Tatius betrachtete uns, doch schließlich schüttelte er den Kopf. »Nein.«
Nein. Vier kleine Buchstaben. Ein einziges, die Welt erschütterndes Wort.
Hinter mir versteifte sich Nathanial und grub die Finger so heftig in meine Arme, dass ich davon weitere blaue Flecken bekommen würde. »Tatius…«
»Ich sagte Nein. Du hattest deine Chance. Und jetzt geh!«
Kapitel 6
G eh, Eremit!«, befahl Tatius erneut.
Einer nach dem anderen lösten sich die Finger von meinem Arm. Nathanial trat zurück. Sein Rückzug ließ einen kalten Abgrund hinter mir aufklaffen, und ohne seine Anwesenheit kroch Panik in die frisch entstandene Kluft.
Er wird nicht wirklich gehen. Oder?
Mein Herzschlag pochte mir dröhnend in den Ohren. Ich wollte mich zu Nathanial umdrehen, doch Tatius’ Hand an meinem Hals hielt mich fest. Die Hände am Körper zu Fäusten geballt wand ich mich in Tatius’ Griff. Erneut glitt mein Blick zu dem Dolch an seinem Oberschenkel. Er hatte gesagt, falls ich ihn noch einmal schlug, würde er zurückschlagen, aber wenn er sowieso vorhatte, mich umzubringen…
Ich spannte den Arm an und holte zum Schlag aus.
Finger schlossen sich um meine Faust, und Nathanial trat seitlich in mein Blickfeld.
»Sei ruhig, Kätzchen.« Die geflüsterten Worte waren sanft, aber sein Griff war fest, und er hatte die Schultern gestrafft.
Mit hochgezogener blauer Augenbraue sah Tatius Nathanial an. »Ich sagte, du sollst gehen.«
Nathanial ging nicht. Er hauchte einen Kuss auf meine Faust, dann ließ er sich auf die Couch sinken und blieb.
»Sei’s drum«, sagte Tatius, hob sein Handgelenk an die Lippen und biss tief zu. Dann hielt er es mir hin. »Trink!«
Ich wollte nicht. Ich war mir sicher, dass ich nicht wollte. Doch als Tatius mich näher an seinen Körper und sein blutendes Handgelenk zog, schlossen sich meine Lippen wie von selbst um die kleinen Einstichwunden.

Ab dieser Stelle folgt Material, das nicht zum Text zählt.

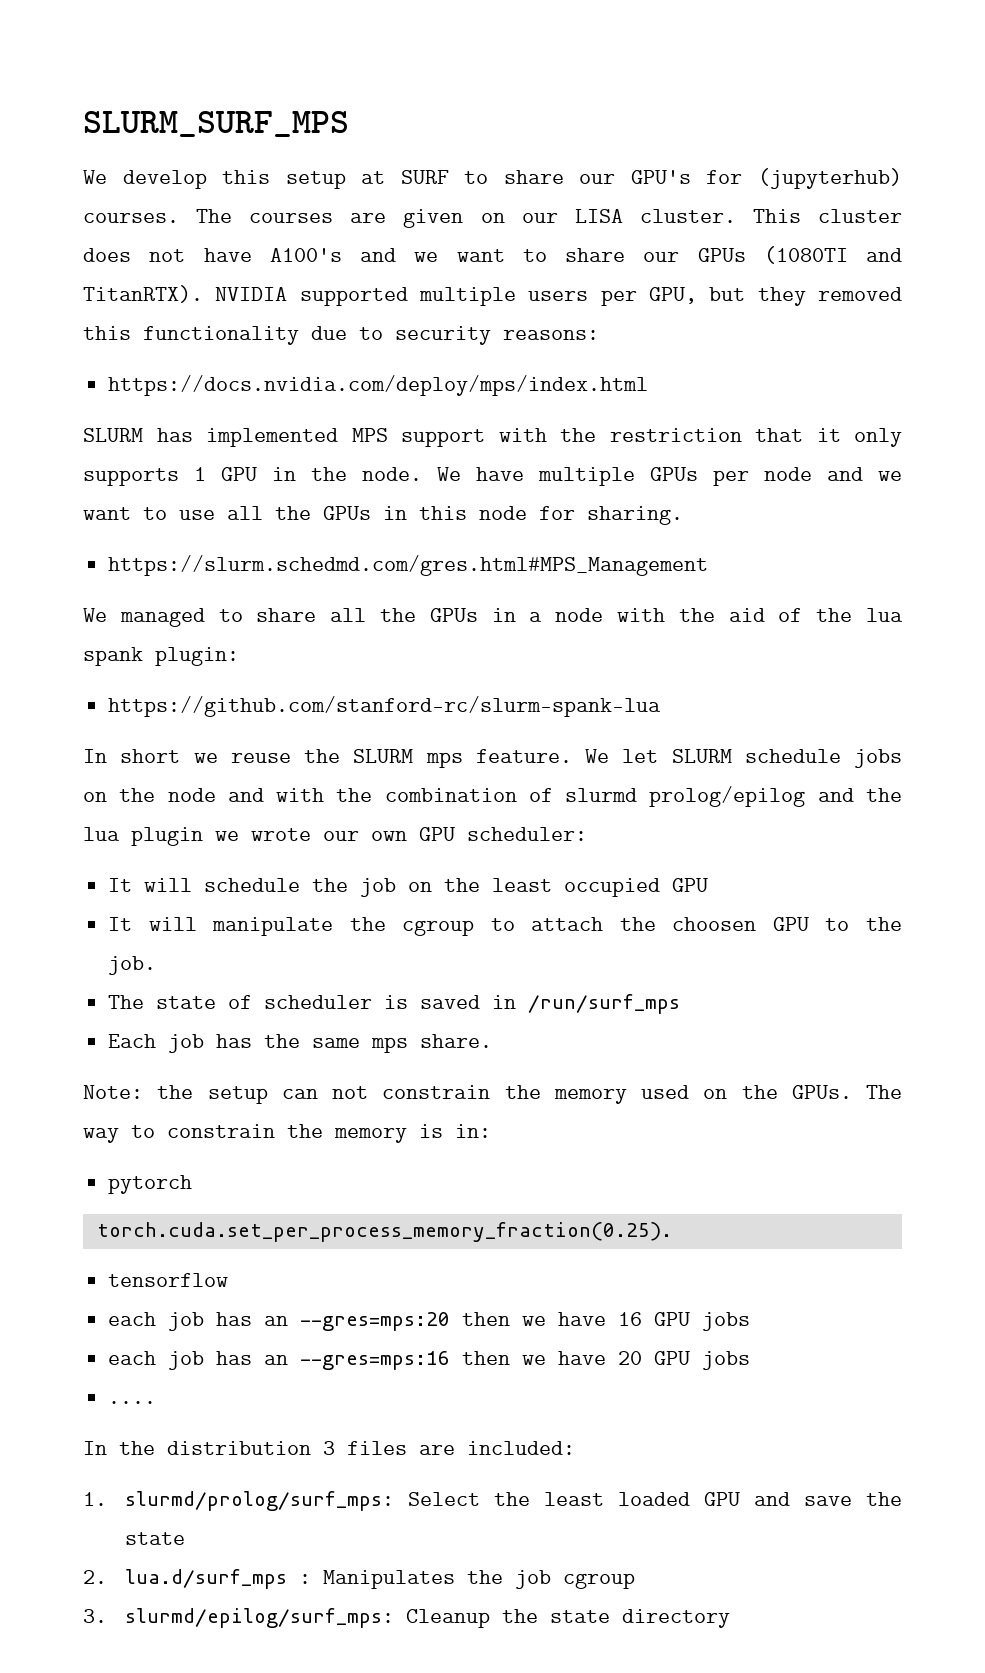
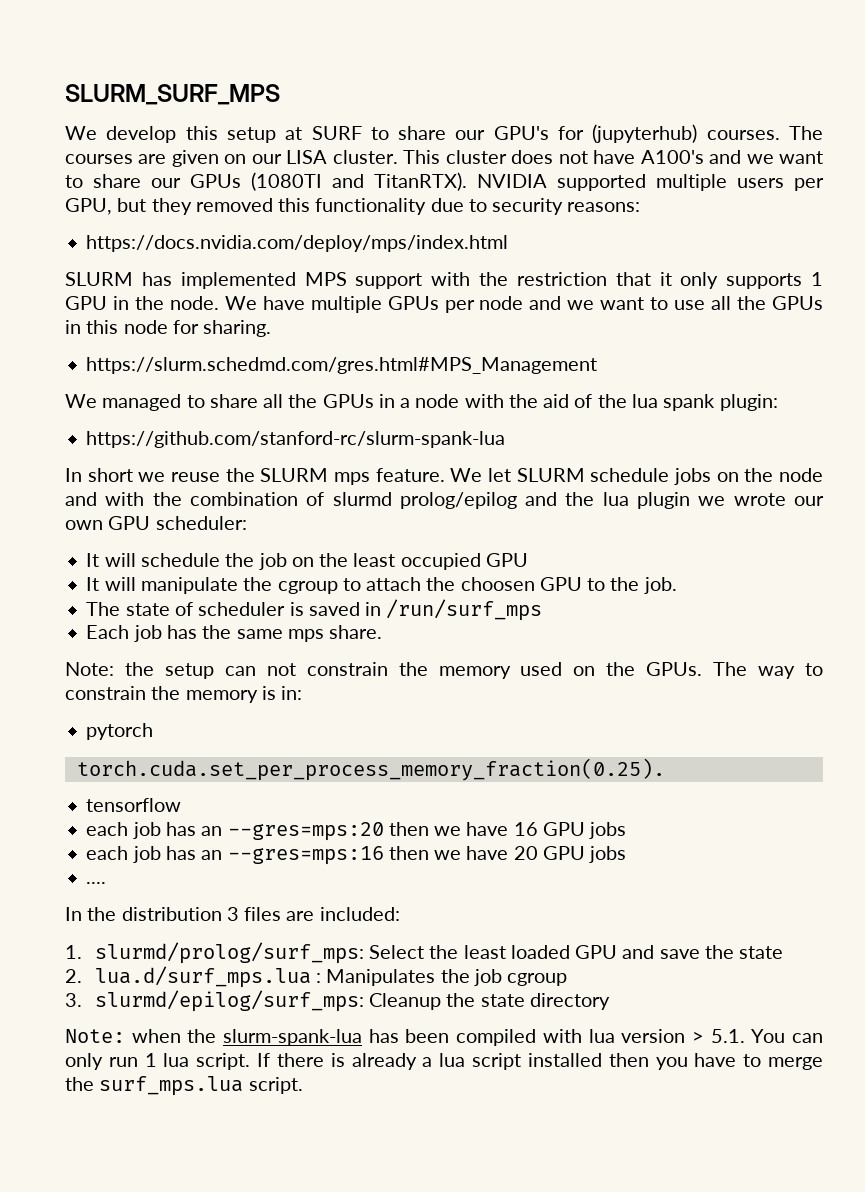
[124,1569,287,1589] lua.d/surf_mps -> [94,966,311,988] lua.d/surf_mps.lua
(730, 1618) none -> [65,1029,824,1046] [65,1053,824,1070] [65,1076,303,1096] // Note: when the slurm-spank-lua has been compiled with lua version > 5.1. You can only run 1 lua script. If there is already a lua script installed then you have to merge the surf_mps.lua script.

»Beiß mich nicht«, flüsterte Tatius drohend in mein Haar.
Das hatte er mir auch beim letzten Mal gesagt, als er mir sein Blut aufzwang.
Ich trank gierig. Als sich der Pulsschlag seines Bluts verlangsamte, zog ich mich zurück. Der süße, kupfrige Geschmack verwirrte meine Sinne, erfüllte meinen Körper mit neuer Wärme. Auf der Suche nach verirrten Tropfen schnellte meine Zunge zwischen den Lippen hervor. Tatius verstärkte seinen Griff an meinem Nacken.
»Trink mehr!«, befahl er und hob sein Handgelenk erneut.
Mein Blick fiel auf die beinahe verheilten Wunden. Fluchend riss er sich die Haut wieder auf, diesmal stärker. Es sah schmerzhaft aus, aber er schob mir das blutende Handgelenk einfach erneut vors Gesicht.